If our job runs successfully, a data.pkl file will be created. Back on our local computers, we will need to run the following to download it:

scp <hostname>:<destination-path>/data.pkl ./

This will download the file into the current directory.

With the data.pkl file downloaded, we can visualise the results using plot_lorenz.py: https://pageperso.lis-lab.fr/jay.morgan/resources/2021-programming-level-up/lectures/week-5/plot-lorenz.py

If everything has been run correctly, you should see a plot of the lorenz attractor.

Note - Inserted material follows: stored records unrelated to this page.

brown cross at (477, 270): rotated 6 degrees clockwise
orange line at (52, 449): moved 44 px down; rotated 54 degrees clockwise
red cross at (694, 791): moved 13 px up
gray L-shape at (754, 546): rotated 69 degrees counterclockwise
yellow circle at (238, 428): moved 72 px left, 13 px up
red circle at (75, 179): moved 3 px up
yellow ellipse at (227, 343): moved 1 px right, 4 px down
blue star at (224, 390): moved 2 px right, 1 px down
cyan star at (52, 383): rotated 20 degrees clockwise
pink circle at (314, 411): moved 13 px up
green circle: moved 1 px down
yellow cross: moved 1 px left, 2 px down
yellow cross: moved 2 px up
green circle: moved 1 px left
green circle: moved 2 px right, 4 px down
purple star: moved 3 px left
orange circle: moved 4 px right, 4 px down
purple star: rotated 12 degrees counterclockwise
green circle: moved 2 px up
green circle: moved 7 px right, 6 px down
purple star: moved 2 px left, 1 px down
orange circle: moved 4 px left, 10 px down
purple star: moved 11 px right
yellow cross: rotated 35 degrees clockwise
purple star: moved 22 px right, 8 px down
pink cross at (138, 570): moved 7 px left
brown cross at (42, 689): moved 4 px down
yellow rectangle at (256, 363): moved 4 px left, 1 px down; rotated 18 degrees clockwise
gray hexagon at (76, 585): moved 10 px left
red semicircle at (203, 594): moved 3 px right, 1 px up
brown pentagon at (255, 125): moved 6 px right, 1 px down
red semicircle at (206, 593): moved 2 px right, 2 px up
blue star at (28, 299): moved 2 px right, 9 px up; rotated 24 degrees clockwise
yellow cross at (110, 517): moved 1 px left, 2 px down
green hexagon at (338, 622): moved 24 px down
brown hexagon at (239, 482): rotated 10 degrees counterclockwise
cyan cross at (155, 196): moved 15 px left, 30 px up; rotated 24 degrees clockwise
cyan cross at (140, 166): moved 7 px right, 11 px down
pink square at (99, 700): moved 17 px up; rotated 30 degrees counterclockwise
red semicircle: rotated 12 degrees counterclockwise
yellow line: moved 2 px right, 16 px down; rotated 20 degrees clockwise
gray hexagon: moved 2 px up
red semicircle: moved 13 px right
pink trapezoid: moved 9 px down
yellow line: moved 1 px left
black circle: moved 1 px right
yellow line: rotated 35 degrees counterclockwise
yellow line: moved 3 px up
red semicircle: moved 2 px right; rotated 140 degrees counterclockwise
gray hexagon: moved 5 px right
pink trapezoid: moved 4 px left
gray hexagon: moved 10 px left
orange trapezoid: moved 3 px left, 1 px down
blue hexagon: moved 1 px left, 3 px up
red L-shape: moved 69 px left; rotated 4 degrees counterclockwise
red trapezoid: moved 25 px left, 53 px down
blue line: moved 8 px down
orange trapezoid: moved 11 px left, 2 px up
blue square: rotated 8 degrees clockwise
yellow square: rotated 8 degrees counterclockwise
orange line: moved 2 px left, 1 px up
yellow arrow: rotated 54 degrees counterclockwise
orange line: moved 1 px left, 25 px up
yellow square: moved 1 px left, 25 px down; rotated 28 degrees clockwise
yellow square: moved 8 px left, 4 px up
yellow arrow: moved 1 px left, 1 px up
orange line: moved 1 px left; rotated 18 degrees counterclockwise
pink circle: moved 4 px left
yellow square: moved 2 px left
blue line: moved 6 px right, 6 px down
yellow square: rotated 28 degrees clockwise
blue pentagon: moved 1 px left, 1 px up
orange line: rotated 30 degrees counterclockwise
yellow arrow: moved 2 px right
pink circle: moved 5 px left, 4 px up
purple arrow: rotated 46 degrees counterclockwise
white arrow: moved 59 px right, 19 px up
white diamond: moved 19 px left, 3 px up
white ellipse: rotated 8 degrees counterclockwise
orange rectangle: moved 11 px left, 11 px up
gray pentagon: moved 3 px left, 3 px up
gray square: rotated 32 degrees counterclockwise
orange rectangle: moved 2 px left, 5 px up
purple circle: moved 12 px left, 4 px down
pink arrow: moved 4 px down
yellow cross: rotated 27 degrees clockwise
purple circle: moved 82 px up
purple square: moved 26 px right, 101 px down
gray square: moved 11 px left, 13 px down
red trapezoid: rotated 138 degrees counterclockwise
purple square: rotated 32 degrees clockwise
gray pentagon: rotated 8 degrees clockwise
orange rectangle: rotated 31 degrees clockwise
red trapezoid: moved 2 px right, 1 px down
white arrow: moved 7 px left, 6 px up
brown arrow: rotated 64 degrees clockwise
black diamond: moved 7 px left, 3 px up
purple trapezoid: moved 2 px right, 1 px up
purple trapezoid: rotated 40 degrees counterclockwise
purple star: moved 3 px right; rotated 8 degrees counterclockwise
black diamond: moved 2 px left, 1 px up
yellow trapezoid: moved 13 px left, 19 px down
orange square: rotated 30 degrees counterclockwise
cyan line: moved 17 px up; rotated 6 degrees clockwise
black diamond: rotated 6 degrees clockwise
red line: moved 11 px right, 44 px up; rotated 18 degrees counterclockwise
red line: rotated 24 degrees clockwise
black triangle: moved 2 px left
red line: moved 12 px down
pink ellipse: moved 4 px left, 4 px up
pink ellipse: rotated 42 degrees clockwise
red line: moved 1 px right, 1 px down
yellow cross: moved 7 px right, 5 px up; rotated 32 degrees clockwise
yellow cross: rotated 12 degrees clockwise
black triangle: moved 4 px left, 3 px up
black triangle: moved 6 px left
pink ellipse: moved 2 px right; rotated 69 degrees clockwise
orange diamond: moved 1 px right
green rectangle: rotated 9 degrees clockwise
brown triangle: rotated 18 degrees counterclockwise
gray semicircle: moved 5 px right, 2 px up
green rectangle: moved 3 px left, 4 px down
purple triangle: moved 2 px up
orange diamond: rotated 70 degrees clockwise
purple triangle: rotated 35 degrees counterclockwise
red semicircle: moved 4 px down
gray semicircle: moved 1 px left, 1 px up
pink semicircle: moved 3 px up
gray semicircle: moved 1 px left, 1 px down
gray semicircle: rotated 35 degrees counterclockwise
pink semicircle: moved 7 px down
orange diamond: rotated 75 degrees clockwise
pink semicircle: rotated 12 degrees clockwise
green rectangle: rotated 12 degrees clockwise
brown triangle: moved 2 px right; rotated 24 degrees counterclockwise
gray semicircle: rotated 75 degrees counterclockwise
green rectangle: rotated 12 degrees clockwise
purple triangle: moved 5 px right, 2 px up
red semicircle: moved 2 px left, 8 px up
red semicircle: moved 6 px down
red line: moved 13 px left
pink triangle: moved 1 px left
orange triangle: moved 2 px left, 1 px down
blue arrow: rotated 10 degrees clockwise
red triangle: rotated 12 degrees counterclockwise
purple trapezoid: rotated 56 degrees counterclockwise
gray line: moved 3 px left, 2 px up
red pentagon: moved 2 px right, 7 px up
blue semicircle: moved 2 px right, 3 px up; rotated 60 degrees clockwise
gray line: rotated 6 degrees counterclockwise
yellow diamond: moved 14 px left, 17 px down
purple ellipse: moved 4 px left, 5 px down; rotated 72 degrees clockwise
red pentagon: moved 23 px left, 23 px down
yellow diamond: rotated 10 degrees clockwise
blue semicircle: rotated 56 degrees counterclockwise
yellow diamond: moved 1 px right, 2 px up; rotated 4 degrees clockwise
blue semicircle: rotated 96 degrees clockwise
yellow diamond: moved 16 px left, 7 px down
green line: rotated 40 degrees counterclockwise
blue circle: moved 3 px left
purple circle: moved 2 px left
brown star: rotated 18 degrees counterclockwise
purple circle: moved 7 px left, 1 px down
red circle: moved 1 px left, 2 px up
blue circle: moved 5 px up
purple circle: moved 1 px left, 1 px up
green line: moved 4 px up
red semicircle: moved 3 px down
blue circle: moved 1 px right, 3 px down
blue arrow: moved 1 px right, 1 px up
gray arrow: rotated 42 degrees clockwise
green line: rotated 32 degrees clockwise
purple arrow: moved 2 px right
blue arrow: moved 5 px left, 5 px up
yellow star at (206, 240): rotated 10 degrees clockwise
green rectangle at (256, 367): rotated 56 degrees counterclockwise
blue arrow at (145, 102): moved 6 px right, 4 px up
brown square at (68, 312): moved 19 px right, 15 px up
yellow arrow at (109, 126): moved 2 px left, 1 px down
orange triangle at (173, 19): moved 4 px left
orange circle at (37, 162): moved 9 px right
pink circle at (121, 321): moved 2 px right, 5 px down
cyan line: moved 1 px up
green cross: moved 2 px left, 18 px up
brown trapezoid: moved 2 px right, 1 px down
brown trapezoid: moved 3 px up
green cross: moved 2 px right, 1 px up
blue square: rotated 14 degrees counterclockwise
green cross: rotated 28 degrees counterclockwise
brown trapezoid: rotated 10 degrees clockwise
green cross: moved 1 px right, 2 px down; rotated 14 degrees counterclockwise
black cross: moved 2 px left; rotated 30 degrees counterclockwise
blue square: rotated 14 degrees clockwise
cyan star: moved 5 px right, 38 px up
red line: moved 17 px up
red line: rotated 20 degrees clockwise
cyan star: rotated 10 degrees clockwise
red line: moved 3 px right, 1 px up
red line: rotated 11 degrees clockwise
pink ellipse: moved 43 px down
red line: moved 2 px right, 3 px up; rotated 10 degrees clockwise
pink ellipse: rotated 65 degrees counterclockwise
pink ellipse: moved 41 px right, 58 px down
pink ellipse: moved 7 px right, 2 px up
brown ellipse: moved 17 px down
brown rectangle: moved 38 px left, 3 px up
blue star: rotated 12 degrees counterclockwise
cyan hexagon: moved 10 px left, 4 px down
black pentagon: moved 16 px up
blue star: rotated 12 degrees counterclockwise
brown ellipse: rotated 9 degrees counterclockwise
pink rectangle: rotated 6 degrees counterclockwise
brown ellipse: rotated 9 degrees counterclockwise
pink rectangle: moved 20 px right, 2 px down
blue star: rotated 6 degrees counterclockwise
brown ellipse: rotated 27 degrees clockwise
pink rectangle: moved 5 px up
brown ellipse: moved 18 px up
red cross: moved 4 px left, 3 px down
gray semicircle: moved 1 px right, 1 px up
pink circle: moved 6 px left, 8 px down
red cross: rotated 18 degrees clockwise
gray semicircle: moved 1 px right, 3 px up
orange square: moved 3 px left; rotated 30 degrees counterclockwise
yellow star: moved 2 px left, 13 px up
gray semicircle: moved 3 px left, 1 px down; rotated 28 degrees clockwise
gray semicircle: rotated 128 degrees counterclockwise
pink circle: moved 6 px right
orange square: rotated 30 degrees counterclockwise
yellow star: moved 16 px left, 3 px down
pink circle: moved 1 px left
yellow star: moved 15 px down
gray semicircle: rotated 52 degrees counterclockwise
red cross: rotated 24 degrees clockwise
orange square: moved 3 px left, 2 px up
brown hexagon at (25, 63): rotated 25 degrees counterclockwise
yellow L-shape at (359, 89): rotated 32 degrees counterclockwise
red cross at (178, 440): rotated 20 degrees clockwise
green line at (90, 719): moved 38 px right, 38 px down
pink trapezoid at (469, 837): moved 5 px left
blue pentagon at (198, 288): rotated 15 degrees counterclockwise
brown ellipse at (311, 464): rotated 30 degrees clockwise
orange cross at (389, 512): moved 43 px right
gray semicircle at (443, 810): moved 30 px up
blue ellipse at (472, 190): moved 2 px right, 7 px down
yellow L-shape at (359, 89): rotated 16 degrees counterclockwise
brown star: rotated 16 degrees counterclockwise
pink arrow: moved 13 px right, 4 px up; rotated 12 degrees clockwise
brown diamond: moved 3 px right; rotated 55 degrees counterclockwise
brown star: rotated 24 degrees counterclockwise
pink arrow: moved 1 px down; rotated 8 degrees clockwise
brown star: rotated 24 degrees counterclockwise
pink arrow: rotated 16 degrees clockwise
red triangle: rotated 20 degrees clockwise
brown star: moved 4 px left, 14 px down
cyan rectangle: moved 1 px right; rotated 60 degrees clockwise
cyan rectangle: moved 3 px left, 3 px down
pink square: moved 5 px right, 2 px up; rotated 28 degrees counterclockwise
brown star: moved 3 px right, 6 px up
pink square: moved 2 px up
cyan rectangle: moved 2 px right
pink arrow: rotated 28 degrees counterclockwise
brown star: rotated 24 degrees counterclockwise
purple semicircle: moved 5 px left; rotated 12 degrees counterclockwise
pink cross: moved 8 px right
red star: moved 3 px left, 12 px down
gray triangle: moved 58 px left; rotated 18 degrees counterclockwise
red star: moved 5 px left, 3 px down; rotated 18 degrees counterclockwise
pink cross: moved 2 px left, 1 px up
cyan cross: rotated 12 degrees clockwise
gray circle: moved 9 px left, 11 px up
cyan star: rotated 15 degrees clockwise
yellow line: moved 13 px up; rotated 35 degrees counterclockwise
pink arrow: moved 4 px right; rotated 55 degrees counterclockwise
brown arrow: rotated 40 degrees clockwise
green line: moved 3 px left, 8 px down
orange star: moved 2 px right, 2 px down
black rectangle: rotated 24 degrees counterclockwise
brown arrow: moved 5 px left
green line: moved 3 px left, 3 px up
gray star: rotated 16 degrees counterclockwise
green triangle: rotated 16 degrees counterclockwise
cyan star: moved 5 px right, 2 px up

If we're performing analysis interactively using the cluster, we'll often want to visualise the results, using matplotlib for example. To see our plots display like they would on our local machine when we call plt.plot or plt.show(), we will need to ensure that we're using something called X11 Forwarding. To enable X11 Forwarding, we use the -X option when ssh'ing into the cluster and compute nodes (i.e. it will need to be enabled on every 'hop' so to speak).

ssh -X <<remote-host>>

If want to enable it by default, we can enable it in our ssh config file:

Host saphir2
     HostName saphir2.lis-lab.fr
     ForwardX11 yes
     User <<username>>

Host cluster
     HostName sms-ext.lis-lab.fr
     FowardX11 yes
     User <<username>>
     ProxyCommand ssh -X saphir2 -W %h:%p

After setting up X11 Forwarding correctly, and when logged into the remote host, we should be able to echo a variable called $DISPLAY.

echo $DISPLAY

If $DISPLAY has a value, we know that X11 Forwarding has been setup correctly, and we're ready to do some plotting!

We've talked about how good jupyter notebooks are for performing analysis and exploration. But often times, we will need a lot of compute resources (more than our local computers can handle) to do this analysis. This is where using jupyter notebook on the supercomputers comes in handy. However, it is not as simple as starting the jupyter notebook server and opening up your web browser. First, we will need to setup a 'reverse ssh tunnel'.

In a nut-shell, a reverse ssh tunnel allows you to redirect data on a remote port to a local port.

Therefore, we can, using a reverse ssh tunnel, start a jupyter notebook on the supercomputer and access it using the web browser on our local computer!

To begin, we can create an interactive job on the cluster:

srun --time=01:00:00 --pty bash -l

And start our jupyter notebook, specifying a port that will not be in use:

jupyter notebook --port 30333

With our notebook server now started on the 30333 port, we will want to create an ssh tunnel from our local computer, to the cluster's login node, and then a tunnel from the login node to the specific compute node where the job is running:

ssh -L 30333:localhost:30333 <<cluster-login-node>> ssh -L 30333:localhost:30333 <<cluster-compute-node>>

If everything goes well, we should now be able to open up our web browser, navigate to localhost:30333 and see our jupyter notebooks.